I mercati hanno accolto con tranquillità l’esito del primo turno elettorale francese. C’è stata un po’ di volatilità, certo. Nessuna slavina provocata, però, dalla vittoria della destra. È solo il primo turno ovviamente. L’esito effettivo bisognerà attenderlo tra una settimana. Il 7 luglio si saprà se la Francia ha, politicamente, virato a destra; o se magari il “blocco repubblicano” invocato dal presidente Emmanuel Macron avrà funzionato. Perché i mercati si sono dimostrati tranquilli? Ci sono due letture. La prima: il Rassemblement National di Marine Le Pen ha ottenuto poco più del 33 per cento che, al momento, rende complicato conquistare la maggioranza assoluta nell’assemblea legislativa. Se anche il delfino di Le Pen, Jordan Bardella, dovesse essere chiamato a svolgere il ruolo di primo ministro avrà comunque bisogno di voti di altri partiti per ottenere la fiducia al proprio esecutivo. Il che renderebbe meno “estreme” le politiche di bilancio che la destra lepeniana potrebbe portare avanti.

Lo scenario

La seconda lettura riguarda proprio il giovane Bardella. Nella dichiarazione resa domenica sera, infatti, ha assicurato cooperazione e massimo rispetto al presidente Macron nel caso di nomina a primo ministro. Anche questo è un elemento di rassicurazione perché evita fughe “estreme” verso politiche che potrebbero mettere a soqquadro la Francia. Nelle stanze degli operatori finanziari, però, avanza un nuovo timore che per il momento non viene esplicitato. Semmai dovesse vincere “il fronte repubblicano” invocato da Macron che ne sarà dei conti pubblici francesi. Il fronte repubblicano vedremmo un’alleanza tra i macroniani e i rappresentanti del Nuovo Fronte Popolare, cioè la sinistra unita. Il Nuovo Fronte Popolare è composto dalla lista di Place publique e del Partito socialista guidata da Raphaël Glucksmann, il Partito comunista, Europe Écologie Les Verts (partito ecologista) e La France Insoumise di Jean-Luc Mélenchon. Tra le misure che vorrebbero immediatamente introdurre, c’è l’aumento del salario minimo a 2mila euro lordi al mese, cioè a 1.600 euro netti (dal primo gennaio di quest’anno è a 1.400 euro netti al mese).
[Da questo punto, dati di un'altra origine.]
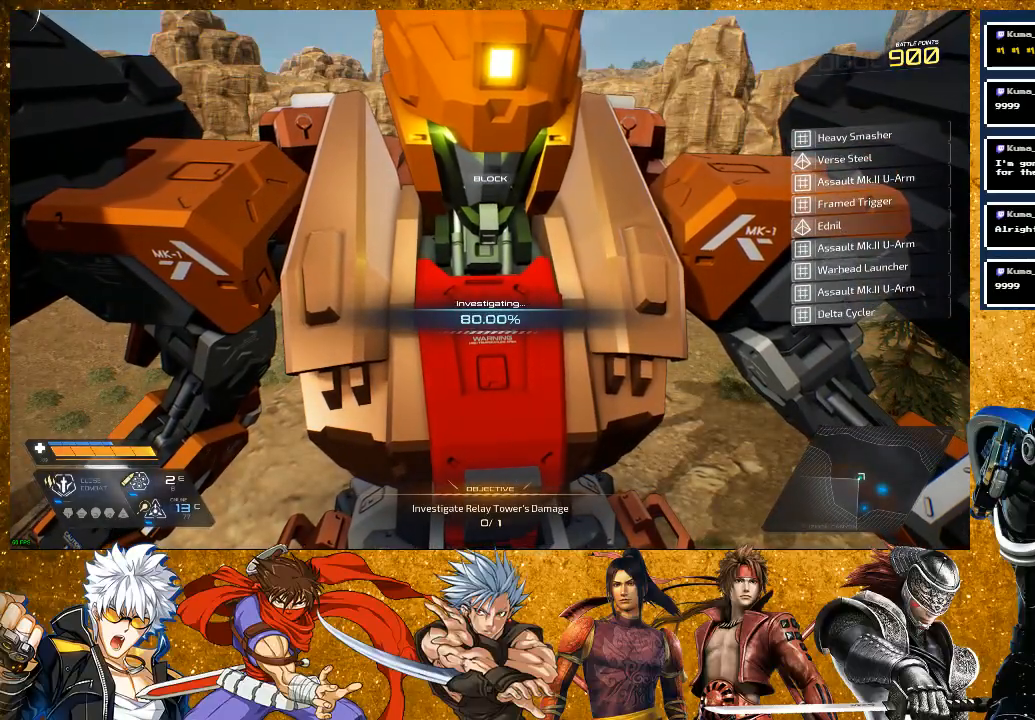
{"buttons": [], "left_stick": "center", "right_stick": "center", "events": []}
Non solo, nei primi quindici giorni di governo il Nuovo Fronte Popolare vorrebbe imporre un prezzo calmierato per i beni di prima necessità e per il carburante. Tutte queste azioni avrebbe un impatto enorme sul bilancio pubblico francese. Senza contare che il principale intervento della sinistra sarebbe l’abolizione della riforma delle pensioni approvata da Macron lo scorso anno che fa salire l’età minima per ritirarsi da lavoro da 62 a 64 anni a partire dal 2030. Su queste riforme ci sarebbero due questioni: le accetterebbe il Presidente della Repubblica Macron? Abolire la riforma delle pensioni non sarebbe per lui uno smacco troppo forte? E soprattutto: con quali soldi la Francia potrebbe supportare questi interventi? Non bisogna dimenticare che Parigi conta il debito pubblico, in valori assoluti, più alto d’Europa: 3.101 miliardi di euro.

L’analisi del deficit

Senza contare il rapporto Debito-Pil in salita, vicino oramai al 110 per cento. Ciò che preoccupa molto, però, è anche il deficit quest’anno sarà oltre il 5 per cento, uno dei valori più alti del vecchio Continente. Alla luce di questi numeri è evidente che in Francia, come in Italia, si sta configurando un enorme problema di conti pubblici. Con quali soldi, ad esempio, il Nuovo Fronte Popolare finanzierà la costruzione di un milione di alloggi nei prossimi cinque anni? O con quali risorse si finanzierà il piano per cambiare il sistema di accoglienza dei migranti? Sono tutti questi elementi che destano non poche preoccupazioni tra gli addetti ai lavori che guardano con apprensione a cosa accadrà il prossimo 7 luglio.